Enviada em 17/01/2021

A Constituição Federal brasileira de 1988, prevê que todo cidadão deve ter seu bem-estar garantido e acesso à educação de qualidade. Contudo, essa não é a realidade vivenciada por uma parcela da população, já que uma parcela da população não é alfabetizada. Assim,  a alfabetização é um problema a ser enfrentado de forma mais organizada pela sociedade brasileira. Logo, convém analisar fatores como a desigualdade social e o descaso estatal que são agravantes desse impasse.

Frente a tal panorama, é imperioso salientar que, marjoritariamente, os altos índices de analfabetismo estão concentrados em grupos socialmente desfavorecidos.
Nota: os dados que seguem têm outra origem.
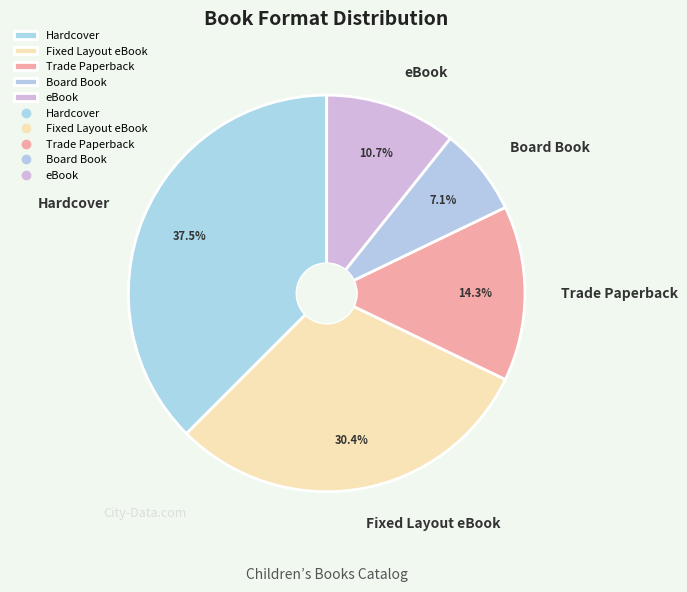

Is the sum of eBook and Hardcover greater than half?

No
Tal fato pode ser observado no livro “O cortiço”, de Aluísio Azevedo, o qual retrata o cotidiano de moradores carentes de um cortiço, que são analfabetos, a excessão da filha de uma das moradoras, Pombinha. Nesse sentido, é notório que esses individuos vivenciam uma situação de exclusão à realidade dos mais abastados economicamente.

Ademais, é fulcral salientar que um dos agravantes da problemática é a falta de atuação do Estado. Tal conjuntura se opõe ao pensamento do filósofo britânico, John Locke, que afirma que o ser humano nasce com direitos naturais intrinsecos, e o dever do estado é garanti-los, em outras palavras, é dever do estado promover o bem-estar da população. Diante disso, é inaceitável que o governo continue ignorando seu papel social.

Portanto, é evidente que a desigualdade social e o descaso estatal precisam ser combatidos. Para tal, é mister que haja uma parceria público-privada com participação do Ministério da Educação e Ministério da Economia, através da criação de mais escolas em bairros mais afastados, a fim de que mais pessoas tenham acesso a alfabetização. Espera-se, com isso, atenuar a quantidades de analfabetos no país e, desse modo, ir de acordo com a Carta Magna brasileira.